Fisco e contabilità

Le antenne della telefonia su suolo disponibile non sono soggette al Cup ma a canoni liberi

I chiarimenti di Ifel sulla disciplina degli impianti su patrimonio disponibile e indisponibile

di Pasquale Mirto

Ifel, con la nota del 12 dicembre, fornisce interessanti chiarimenti in merito al regime da applicare per le antenne di telefonia mobile che insistono su suoli comunali iscritti nel patrimonio disponibile dell'ente. Per queste si renderebbe applicabile il canone di locazione convenzionalmente contrattato e non il Cup pari ad 800 euro.

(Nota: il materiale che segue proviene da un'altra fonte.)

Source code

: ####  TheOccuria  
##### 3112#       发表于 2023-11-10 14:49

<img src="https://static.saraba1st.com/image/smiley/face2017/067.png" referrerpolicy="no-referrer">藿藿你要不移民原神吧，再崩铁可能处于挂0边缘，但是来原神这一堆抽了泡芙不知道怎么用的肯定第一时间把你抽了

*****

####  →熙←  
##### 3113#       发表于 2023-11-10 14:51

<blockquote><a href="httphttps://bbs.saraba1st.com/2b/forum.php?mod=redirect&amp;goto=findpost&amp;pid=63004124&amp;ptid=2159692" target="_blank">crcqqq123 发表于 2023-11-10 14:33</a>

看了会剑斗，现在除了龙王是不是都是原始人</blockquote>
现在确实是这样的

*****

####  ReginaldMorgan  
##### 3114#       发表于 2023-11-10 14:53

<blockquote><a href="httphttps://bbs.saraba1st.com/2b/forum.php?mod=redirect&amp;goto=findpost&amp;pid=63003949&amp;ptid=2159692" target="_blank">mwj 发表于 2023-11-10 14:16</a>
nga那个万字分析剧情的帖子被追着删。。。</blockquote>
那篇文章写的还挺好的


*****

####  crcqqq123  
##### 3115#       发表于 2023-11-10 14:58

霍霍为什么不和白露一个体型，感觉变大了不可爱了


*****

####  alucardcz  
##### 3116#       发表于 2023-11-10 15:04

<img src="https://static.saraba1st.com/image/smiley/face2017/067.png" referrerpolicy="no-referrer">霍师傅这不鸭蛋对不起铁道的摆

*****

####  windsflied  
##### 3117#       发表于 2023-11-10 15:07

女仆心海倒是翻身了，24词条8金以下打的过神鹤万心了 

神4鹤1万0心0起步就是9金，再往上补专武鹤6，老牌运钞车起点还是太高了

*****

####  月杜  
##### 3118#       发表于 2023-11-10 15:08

Come noto, con l'articolo 1, comma 831-bis, della legge 160/2019 è stato introdotto il canone fisso di 800 euro per ogni impianto, canone non modificabile dal Comune. Siccome la nuova disposizione introdotta dal Dl 77/2021 è stata inserita all'interno della disciplina del Cup, il quale si applica per le occupazioni realizzate su aree facenti parte del demanio o del patrimonio indisponibile, i Comuni hanno continuato a pretendere i canoni di locazioni liberamente contrattati per le antenne che insistono sulle aree che fanno parte del patrimonio disponibile. Di contro, le società occupanti hanno smesso di pagare i canoni di locazione ritenendo che la sola presenza dell'antenna attribuisse al terreno la qualifica di bene indisponibile, come tale soggetto alla modesta cifra di 800 euro, contro le decine di migliaia di euro normalmente pagate.

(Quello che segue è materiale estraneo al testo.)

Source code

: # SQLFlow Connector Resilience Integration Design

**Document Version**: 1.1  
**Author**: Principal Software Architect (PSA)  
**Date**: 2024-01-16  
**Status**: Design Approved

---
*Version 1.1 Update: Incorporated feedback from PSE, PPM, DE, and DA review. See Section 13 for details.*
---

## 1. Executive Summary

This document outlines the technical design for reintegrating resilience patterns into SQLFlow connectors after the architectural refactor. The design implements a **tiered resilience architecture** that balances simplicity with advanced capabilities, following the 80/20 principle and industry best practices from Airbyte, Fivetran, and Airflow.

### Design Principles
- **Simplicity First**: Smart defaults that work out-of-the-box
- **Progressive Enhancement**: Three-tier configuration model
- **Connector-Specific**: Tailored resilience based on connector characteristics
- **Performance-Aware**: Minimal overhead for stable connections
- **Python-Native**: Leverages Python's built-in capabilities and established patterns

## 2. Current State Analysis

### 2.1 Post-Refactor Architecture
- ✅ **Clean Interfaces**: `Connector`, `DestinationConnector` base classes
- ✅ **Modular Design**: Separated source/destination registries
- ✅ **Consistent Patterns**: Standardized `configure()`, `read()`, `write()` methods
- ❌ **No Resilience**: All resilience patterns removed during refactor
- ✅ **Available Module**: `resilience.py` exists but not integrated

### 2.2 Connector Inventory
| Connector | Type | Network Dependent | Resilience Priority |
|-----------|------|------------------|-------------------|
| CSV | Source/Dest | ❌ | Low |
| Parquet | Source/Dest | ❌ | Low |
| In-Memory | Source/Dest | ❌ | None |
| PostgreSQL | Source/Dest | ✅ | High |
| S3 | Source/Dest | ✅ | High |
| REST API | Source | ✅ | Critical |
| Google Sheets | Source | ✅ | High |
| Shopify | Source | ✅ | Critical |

Nella nota Ifel evidenzia come il preteso automatismo, peraltro collegato alla supposta natura di pubblico servizio degli impianti di telecomunicazione, non appare coerente né con il quadro normativo vigente, né con la giurisprudenza consolidatasi in materia, secondo la quale, affinché un'area rientrante nel patrimonio disponibile assuma carattere pubblico di bene patrimoniale indisponibile è necessario soddisfare un doppio requisito soggettivo-oggettivo (Cassazione, Sezioni unite, nn. 13664/2019 e 4430/2014). In particolare, la prima sentenza precisa che, affinché un bene sia iscritto nell'inventario dei beni patrimoniali indisponibili, in quanto destinati a un pubblico servizio in base all'articolo 826 del codice civile, occorre il rispetto del doppio requisito, soggettivo (ovvero la manifestazione di volontà dell'ente, risultante da atto amministrativo) ed oggettivo (ovvero la effettiva ed attuale destinazione del bene al pubblico servizio).

Pertanto, in difetto di tali condizioni, per le sezioni Unite «la cessione in godimento del bene medesimo in favore di privati non può essere ricondotta a un rapporto di concessione amministrativa, ma, inerendo a un bene facente parte del patrimonio disponibile, al di là del nomen iuris che le parti contraenti hanno inteso dare al rapporto, essa viene a inquadrarsi nello schema privatistico della locazione».

Queste argomentazioni hanno già trovato l'avvallo della giurisprudenza, e in particolare della Corte di appello di Venezia, che con sentenza n. 2311/2022 ha confermato l'obbligo per le società di continuare a pagare il canone di locazione convenzionalmente pattuito e non il Cup.

Anche con riferimento alle antenne che insistono sui beni demaniali o indisponibili, Ifel ricorda che l'articolo 54 del Dlgs 259/2003, in forza del quale i Comuni non possono imporre oneri o canoni ulteriori rispetto al Cup, si rende applicabile solo per i rapporti sorti successivamente alla modifica normativa. Si richiama, sul punto, la sentenza del Consiglio di Stato n. 3467/2020, nella quale è stato chiarito che la ratio di tale previsione è quello di porre un «limite al potere impositivo unilaterale degli enti territoriali», mentre non incide in alcun modo «su canoni pattuiti convenzionalmente nell'ambito di concessioni-contratto aventi ad oggetto beni demaniali o patrimoniali indisponibili», che devono pertanto continuare a ritenersi dovuti. Pertanto, conclude Ifel, i canoni pattuiti prima del 13 febbraio 2019 (data di entrata in vigore della nuova disposizione) rimangono dovuti, mentre a decorrere da tale data i Comuni non possono più prevedere oneri aggiuntivi oltre all'obolo Cup di 800 euro.